Neruda’s Sonnet XVII: I Do Not Love You…

I do not love you as if you were salt-rose or topaz,

or the arrow of carnations the fire shoots off.

I love you as certain dark things are to be loved,

in secret, between the shadow of the soul.


I love you is the plant that never blooms

but carries in itself the light of hidden flowers;

thanks to your love a certain solid fragrance,

risen from the earth, lives darkly in my body.


I love you without knowing how, or when, or from where.

I love you straightforwardly, without complexities or pride;

so I love you because I know no other way.


than this: where I does not exist, nor you,

so close to your hand on my chest is my hand,

so close to your eyes close as I fall asleep.

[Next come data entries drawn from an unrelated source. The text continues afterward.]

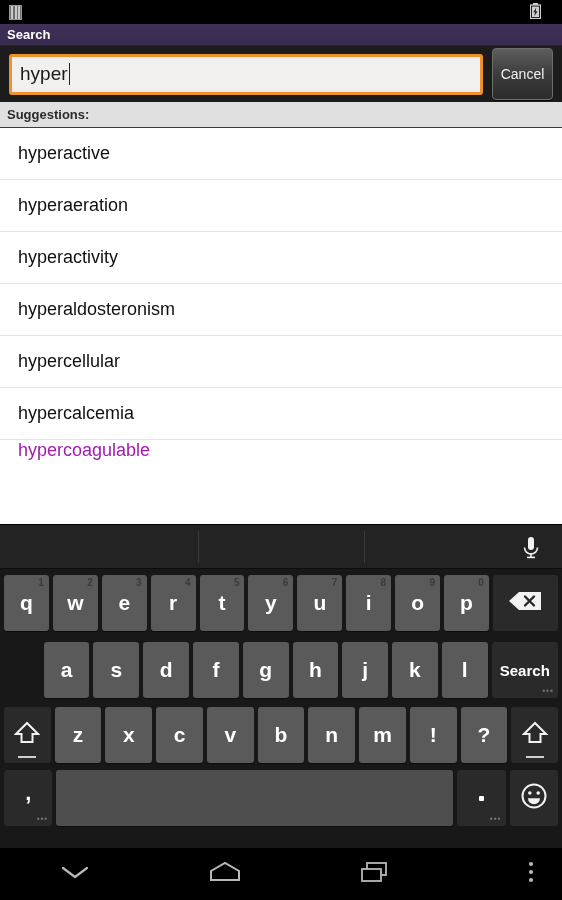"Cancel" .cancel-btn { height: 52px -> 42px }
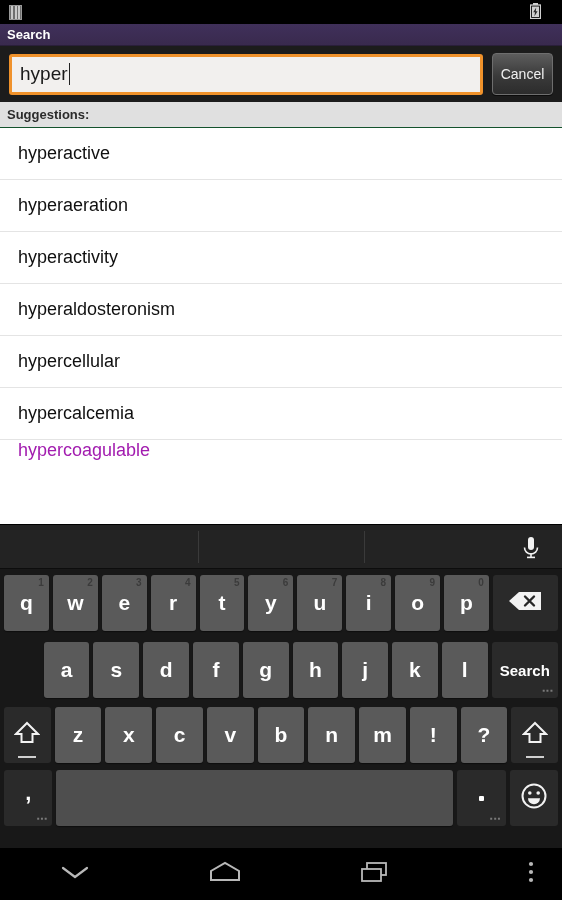"hyperactive" .sugg-item { font-weight: normal -> bold; padding-left: 18px -> 10px }
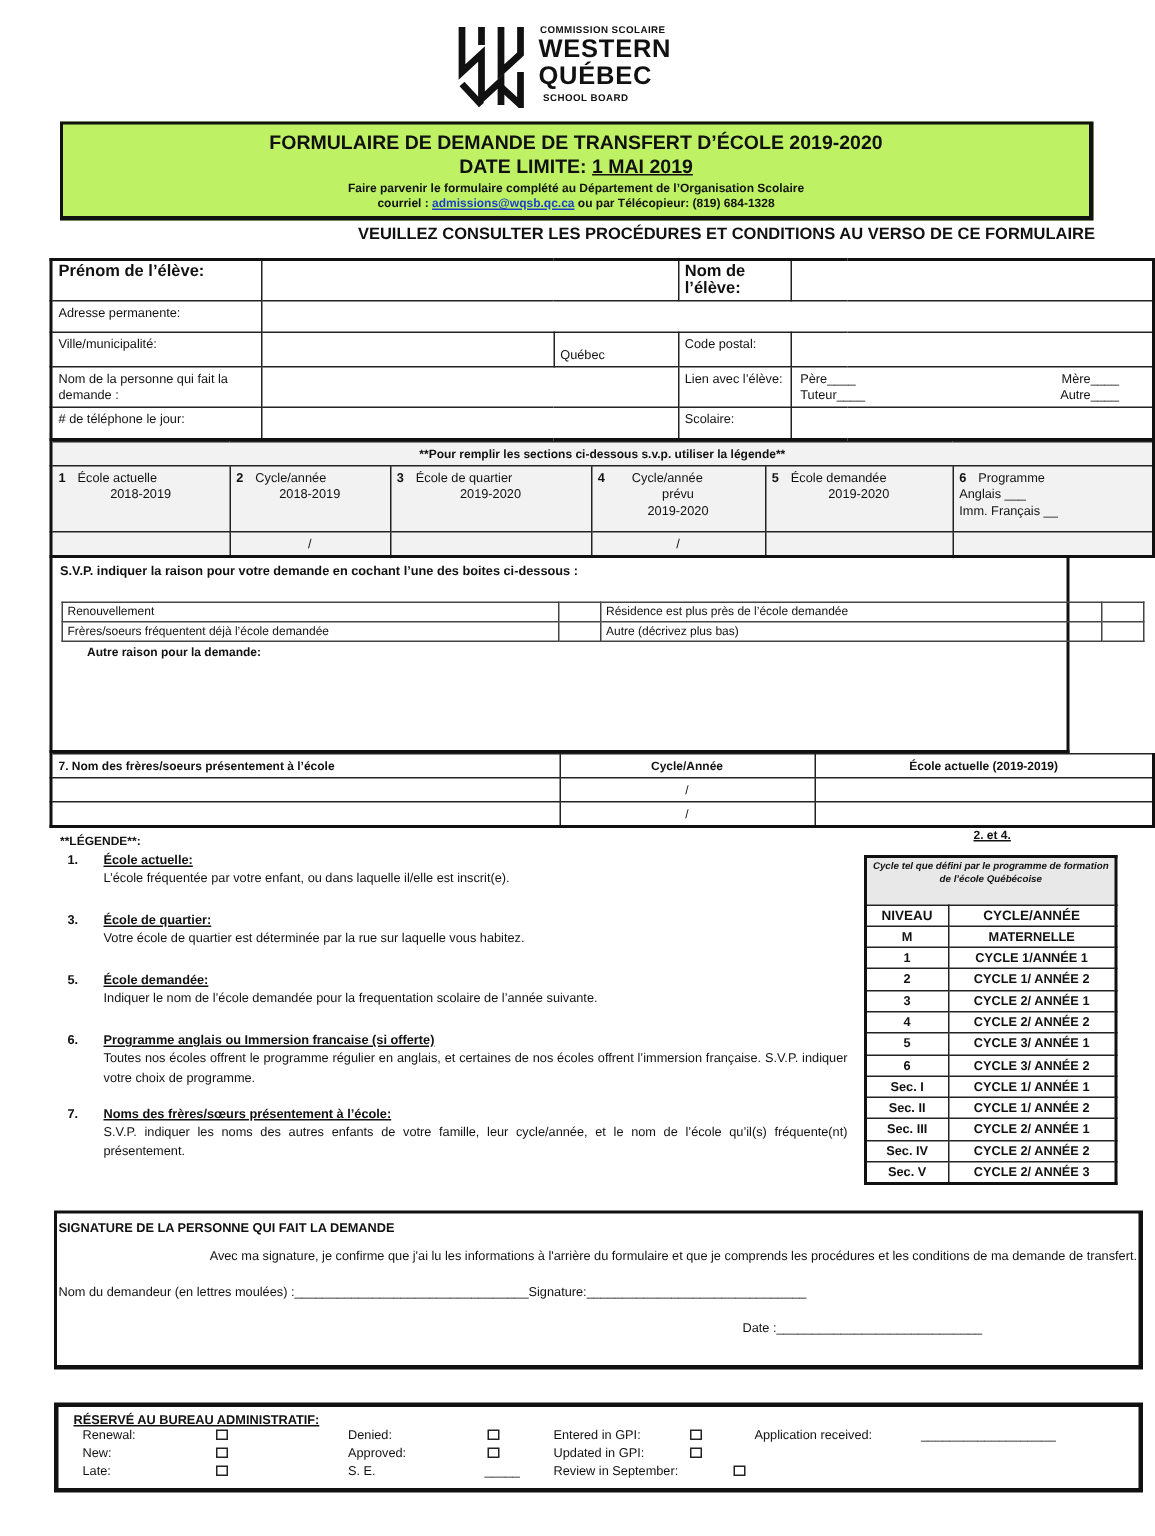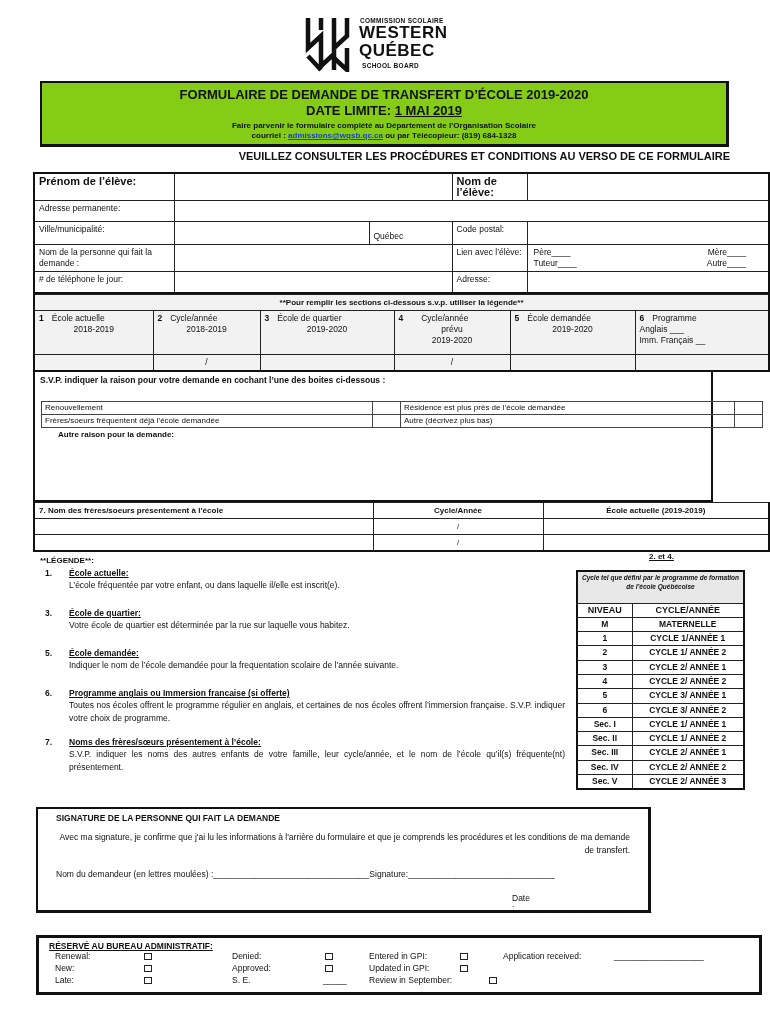"FORMULAIRE DE DEMANDE DE TRANSFERT" .header-box { background: #84cc16 -> #bef264 }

This will be my last entry on Neruda, because this is my favorite poem.

It takes my breath away every time I read it. There is something so simple and elegant about Sonnet XVII; and ineffable quality to this love. It’s not a showy love, not like jewels or bright flowers. This is deeper than the surface things. This beloved is not flower but the force behind the flower blossoming. A secret not because the poet is ashamed, but because this is love cannot be expressed.

But as dark and mysterious this person is, the poet insists his feelings are straightforward, “without complexities of pride.” Just the oneness of two people in love.